**EXERCISE DETAILS**. Copy the whole listing below line for line, omitting the picture.

━━━━━━━━━━━━━━━━━━━━━━━━━━━━━━

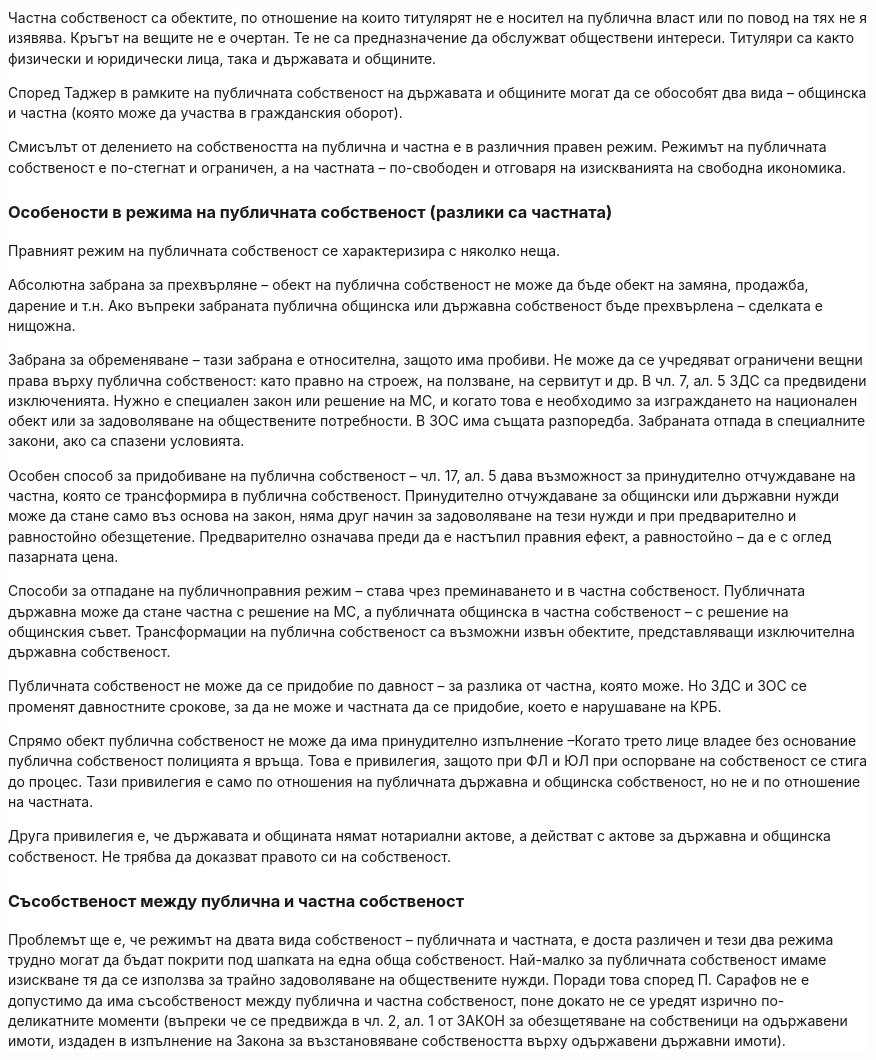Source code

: Частна собственост са обектите, по отношение на които титулярят не е носител на публична власт или по повод на тях не я изявява. Кръгът на вещите не е очертан. Те не са предназначение да обслужват обществени интереси. Титуляри са както физически и юридически лица, така и държавата и общините.

Според Таджер в рамките на публичната собственост на държавата и общините могат да се обособят два вида – общинска и частна (която може да участва в гражданския оборот).

Смисълът от делението на собствеността на публична и частна е в различния правен режим. Режимът на публичната собственост е по-стегнат и ограничен, а на частната – по-свободен и отговаря на изискванията на свободна икономика.
### Особености в режима на публичната собственост (разлики са частната)
Правният режим на публичната собственост се характеризира с няколко неща.

Абсолютна забрана за прехвърляне – обект на публична собственост не може да бъде обект на замяна, продажба, дарение и т.н. Ако въпреки забраната публична общинска или държавна собственост бъде прехвърлена – сделката е нищожна.

Забрана за обременяване – тази забрана е относителна, защото има пробиви. Не може да се учредяват ограничени вещни права върху публична собственост: като правно на строеж, на ползване, на сервитут и др. В чл. 7, ал. 5 ЗДС са предвидени изключенията. Нужно е специален закон или решение на МС, и когато това е необходимо за изграждането на национален обект или за задоволяване на обществените потребности. В ЗОС има същата разпоредба. Забраната отпада в специалните закони, ако са спазени условията.

Особен способ за придобиване на публична собственост – чл. 17, ал. 5 дава възможност за принудително отчуждаване на частна, която се трансформира в публична собственост. Принудително отчуждаване за общински или държавни нужди може да стане само въз основа на закон, няма друг начин за задоволяване на тези нужди и при предварително и равностойно обезщетение. Предварително означава преди да е настъпил правния ефект, а равностойно – да е с оглед пазарната цена.

Способи за отпадане на публичноправния режим – става чрез преминаването и в частна собственост. Публичната държавна може да стане частна с решение на МС, а публичната общинска в частна собственост – с решение на общинския съвет. Трансформации на публична собственост са възможни извън обектите, представляващи изключителна държавна собственост.

Публичната собственост не може да се придобие по давност – за разлика от частна, която може. Но ЗДС и ЗОС се променят давностните срокове, за да не може и частната да се придобие, което е нарушаване на КРБ.

Спрямо обект публична собственост не може да има принудително изпълнение –Когато трето лице владее без основание публична собственост полицията я връща. Това е привилегия, защото при ФЛ и ЮЛ при оспорване на собственост се стига до процес. Тази привилегия е само по отношения на публичната държавна и общинска собственост, но не и по отношение на частната.

Друга привилегия е, че държавата и общината нямат нотариални актове, а действат с актове за държавна и общинска собственост. Не трябва да доказват правото си на собственост.
### Съсобственост между публична и частна собственост
Проблемът ще е, че режимът на двата вида собственост – публичната и частната, е доста различен и тези два режима трудно могат да бъдат покрити под шапката на една обща собственост. Най-малко за публичната собственост имаме изискване тя да се използва за трайно задоволяване на обществените нужди. Поради това според П. Сарафов не е допустимо да има съсобственост между публична и частна собственост, поне докато не се уредят изрично по-деликатните моменти (въпреки че се предвижда в чл. 2, ал. 1 от ЗАКОН за обезщетяване на собственици на одържавени имоти, издаден в изпълнение на Закона за възстановяване собствеността върху одържавени държавни имоти).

━━━━━━━━━━━━━━━━━━━━━━━━━━━━━━

**SOLUTION TO THE PROBLEM**.
Source code

: Частна собственост са обектите, по отношение на които титулярят не е носител на публична власт или по повод на тях не я изявява. Кръгът на вещите не е очертан. Те не са предназначение да обслужват обществени интереси. Титуляри са както физически и юридически лица, така и държавата и общините.

Според Таджер в рамките на публичната собственост на държавата и общините могат да се обособят два вида – общинска и частна (която може да участва в гражданския оборот).

Смисълът от делението на собствеността на публична и частна е в различния правен режим. Режимът на публичната собственост е по-стегнат и ограничен, а на частната – по-свободен и отговаря на изискванията на свободна икономика.
### Особености в режима на публичната собственост (разлики са частната)
Правният режим на публичната собственост се характеризира с няколко неща.

Абсолютна забрана за прехвърляне – обект на публична собственост не може да бъде обект на замяна, продажба, дарение и т.н. Ако въпреки забраната публична общинска или държавна собственост бъде прехвърлена – сделката е нищожна.

Забрана за обременяване – тази забрана е относителна, защото има пробиви. Не може да се учредяват ограничени вещни права върху публична собственост: като правно на строеж, на ползване, на сервитут и др. В чл. 7, ал. 5 ЗДС са предвидени изключенията. Нужно е специален закон или решение на МС, и когато това е необходимо за изграждането на национален обект или за задоволяване на обществените потребности. В ЗОС има същата разпоредба. Забраната отпада в специалните закони, ако са спазени условията.

Особен способ за придобиване на публична собственост – чл. 17, ал. 5 дава възможност за принудително отчуждаване на частна, която се трансформира в публична собственост. Принудително отчуждаване за общински или държавни нужди може да стане само въз основа на закон, няма друг начин за задоволяване на тези нужди и при предварително и равностойно обезщетение. Предварително означава преди да е настъпил правния ефект, а равностойно – да е с оглед пазарната цена.

Способи за отпадане на публичноправния режим – става чрез преминаването и в частна собственост. Публичната държавна може да стане частна с решение на МС, а публичната общинска в частна собственост – с решение на общинския съвет. Трансформации на публична собственост са възможни извън обектите, представляващи изключителна държавна собственост.

Публичната собственост не може да се придобие по давност – за разлика от частна, която може. Но ЗДС и ЗОС се променят давностните срокове, за да не може и частната да се придобие, което е нарушаване на КРБ.

Спрямо обект публична собственост не може да има принудително изпълнение –Когато трето лице владее без основание публична собственост полицията я връща. Това е привилегия, защото при ФЛ и ЮЛ при оспорване на собственост се стига до процес. Тази привилегия е само по отношения на публичната държавна и общинска собственост, но не и по отношение на частната.

Друга привилегия е, че държавата и общината нямат нотариални актове, а действат с актове за държавна и общинска собственост. Не трябва да доказват правото си на собственост.
### Съсобственост между публична и частна собственост
Проблемът ще е, че режимът на двата вида собственост – публичната и частната, е доста различен и тези два режима трудно могат да бъдат покрити под шапката на една обща собственост. Най-малко за публичната собственост имаме изискване тя да се използва за трайно задоволяване на обществените нужди. Поради това според П. Сарафов не е допустимо да има съсобственост между публична и частна собственост, поне докато не се уредят изрично по-деликатните моменти (въпреки че се предвижда в чл. 2, ал. 1 от ЗАКОН за обезщетяване на собственици на одържавени имоти, издаден в изпълнение на Закона за възстановяване собствеността върху одържавени държавни имоти).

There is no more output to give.